Garbarino, la histórica cadena de electrodomésticos argentina, atraviesa sus últimos días tras declararse en quiebra. La empresa, que supo ser líder del sector con más de 300 sucursales y alrededor de 5.000 empleados en todo el país, hoy liquida el stock remanente en sus locales aún abiertos.
La venta directa incluye productos de gran demanda como heladeras, lavarropas, cocinas y televisores, además de pequeños electrodomésticos —pavas eléctricas, freidoras, tostadoras— y artículos de computación.
El caso simboliza el ocaso de un gigante que durante décadas fue referencia obligada en el mercado argentino de tecnología y hogar.
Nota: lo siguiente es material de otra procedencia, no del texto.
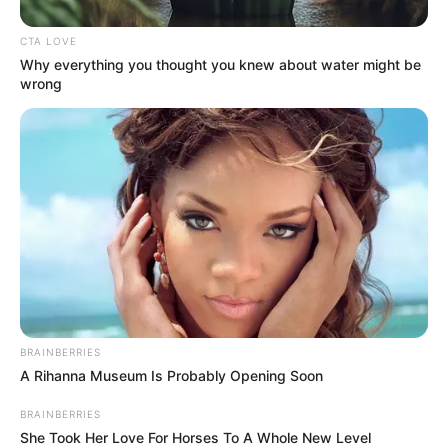
CTA LOVE
Why everything you thought you knew about water might be
wrong
BRAINBERRIES
A Rihanna Museum Is Probably Opening Soon
BRAINBERRIES
She Took Her Love For Horses To A Whole New Level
La expansión de nuevas plataformas de comercio electrónico, la competencia de cadenas más ágiles y el contexto económico adverso terminaron por erosionar un modelo de negocio basado en una amplia red de locales físicos.
La liquidación actual no solo marca el final de una marca emblemática, sino que también refleja el cambio de hábitos de consumo en el país: menos compras presenciales y mayor migración hacia el comercio digital.
En abril de 2026, la justicia decretó la quiebra y ordenó el cierre de sus últimos locales en CABA, iniciando la liquidación total de stock tras años de crisis. La medida, a cargo del Juzgado Nacional en lo Comercial N.º 7, liquida bienes para saldar deudas.